# pendulum sites



## perchjerker (Sep 25, 2004)

*Predator Pendelum*

http://predatoriv.com/

Its the only sight I've ever used,it works.So why change.


----------



## Pickert (Dec 12, 2007)

Been shooting a pendulum most of my years bowhunting now(ok not that many, 11 years, wow has it really been that long) only shot a fixed pin my first year and a Savage pendulum ever since then. My dad and myself have both been shooting a Savage and had great luck with them. Those sights have helped us kill many deer. I personally love a pendulum. 
I sight in dead on at 30 yards and it is accurate right on at 35. I just hold low when closer and on the back at 40. Then just hold higher has I work my way out farther. But 40 is my limit on shooting a deer right now. You shoot one a few years and it just comes natural to learn where to hold when shooting out a little further. 
Its dead on from 35 to 0 out of a treestand.


----------



## FULL-BORE (Nov 29, 2003)

I used a Keller years ago with great success


----------



## thompsonsz71 (Jun 12, 2008)

keller is the best bowhunting sight out there imo..... i can shoot it out of my drenalin at 70 lbs and it will reach out to 45 + and will also be +- one inch from 45 to 0....


----------



## rocket2 (Dec 9, 2006)

Thanks for the feedback. I appreciate it. I'm still not sure if i will go that direction, but I will definately take this into serious consideration.


----------



## cmillett79 (Oct 24, 2008)

Ive been shooting a trophy ridge guide series mantis for a couple yrs now and love it. 0-35 yrds no probs


----------



## SoMdHunter (Dec 8, 2008)

I also use a Keller. Love it. It has served me well for I guess 20 years now.

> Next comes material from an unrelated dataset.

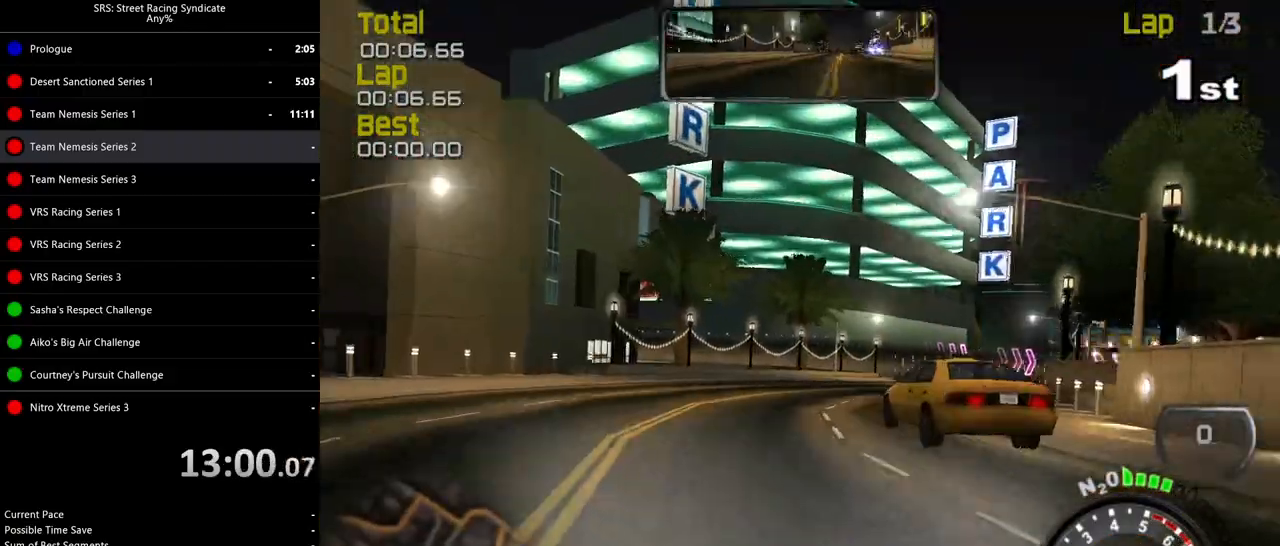
{"buttons": [], "left_stick": "right", "events": [[317, "R2", "up"]]}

I can shoot 4 inch groups with it out to 30yrds.


----------



## zwalls (Apr 16, 2006)

ive been using the old version of the ABC pivotal sight since 1999.i have found no other sight that can do what this sight can do.the website is the old version sight.if you might be interested in the sight let me know and i can give you the phone # to call them.once he has enough of the new sight produced to fill orders he's going to become a sponsor of AT to promote his poduct.here's the old website so you can read up on it http://www.bowhunting.net/abc/.............and here's a link where i posted a pic of the new design......http://www.archerytalk.com/vb/showthread.php?t=513374


----------